NASA Progress on the Development and Qualification of a 12-kW Hall-Effect, Solar Electric Propulsion Thruster

I. Motivation and Background

Beginning in 2014, the National Aeronautics and Space Administration (NASA) Space Technology Mission Directorate (STMD) began a project to increase the state of the art for the Hall-Effect Solar Electric Propulsion (SEP) technology. The resulting Advanced Electric Propulsion System (AEPS) project has developed a 12 kW Hall Current Thruster in support of the NASA mission to establish a permanent human presence in lunar orbit and to land the next American astronauts on the South Pole of the Moon. The project is led by the NASA Glenn Research Center, supported by the Jet Propulsion Laboratory and development, qualification & flight hardware all provided by L3 Harris Aerojet Rocketdyne (AR).The AEPS project has completed the development testing of a high power, solar electric propulsion Hall Current thruster that will be used on the NASA Power & Propulsion Element (PPE) of the Gateway space station. NASA initially built three Technology Development Units to understand key characteristics of the hall-effect rocket with magnetic shielding. The design led to development testing on two Engineering Test Unit Thrusters and multiple critical components. The project has begun production of the three flight thrusters and entered qualification testing at the component and thruster levels.

II. Approach

NASA and AR teams completed all development phases of the project, including full development and integration testing of the Engineering Model hardware, Critical Design Review, and ground test equipment validation, as well as fabrication and acceptance testing of the initial qualification thruster. Qualification and verification of the environmental and life requirements of the AEPS design was initiated in the Fall of 2023 and will be accomplished on two thruster units and using a series of component-level tests during 2024 and 2025. Environmental testing will incorporate functional reference firings, shock, vibration, and Thermal Vacuum (TVAC) testing. Life verification will assess the thruster wear and performance over the lifetime of the Gateway spacecraft. Critical component qualification tests include cathode heater, magnet coils, magnet heaters, temperature sensors, and a cathode assembly that will undergo life cycle testing on multiple units. Flight thrusters will complete assembly and acceptance testing and be delivered to the PPE program in early 2025.

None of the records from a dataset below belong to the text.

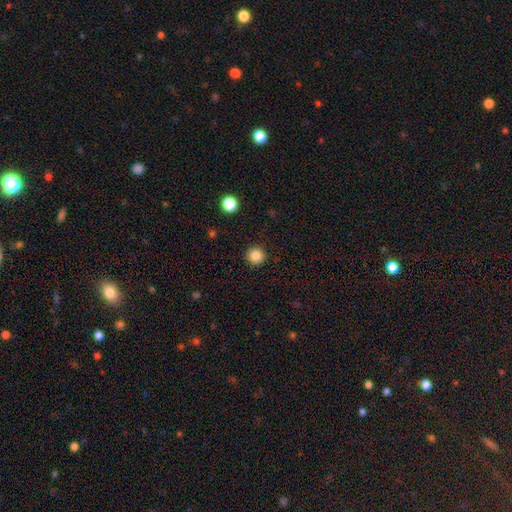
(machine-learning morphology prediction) Smooth or featured?
  - smooth: 83% *
  - star or artifact: 12%
  - featured or disk: 5%
How rounded?
  - round: 95% *
  - in between: 4%
  - cigar-shaped: 1%
Merging?
  - none: 92% *
  - minor disturbance: 5%
  - major disturbance: 2%
  - merger: 1%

III. Preliminary and Anticipated Results

The program has completed the acceptance testing, including dynamic testing and hot fire characterization, of the first qualification thruster. In the Fall of 2023, the program entered the environmental qualification phase for thruster testing. This paper will present an overview of the AEPS thruster project, thruster capabilities and flight design, preliminary results from the thruster acceptance and qualification testing, component life cycle testing and flight hardware status.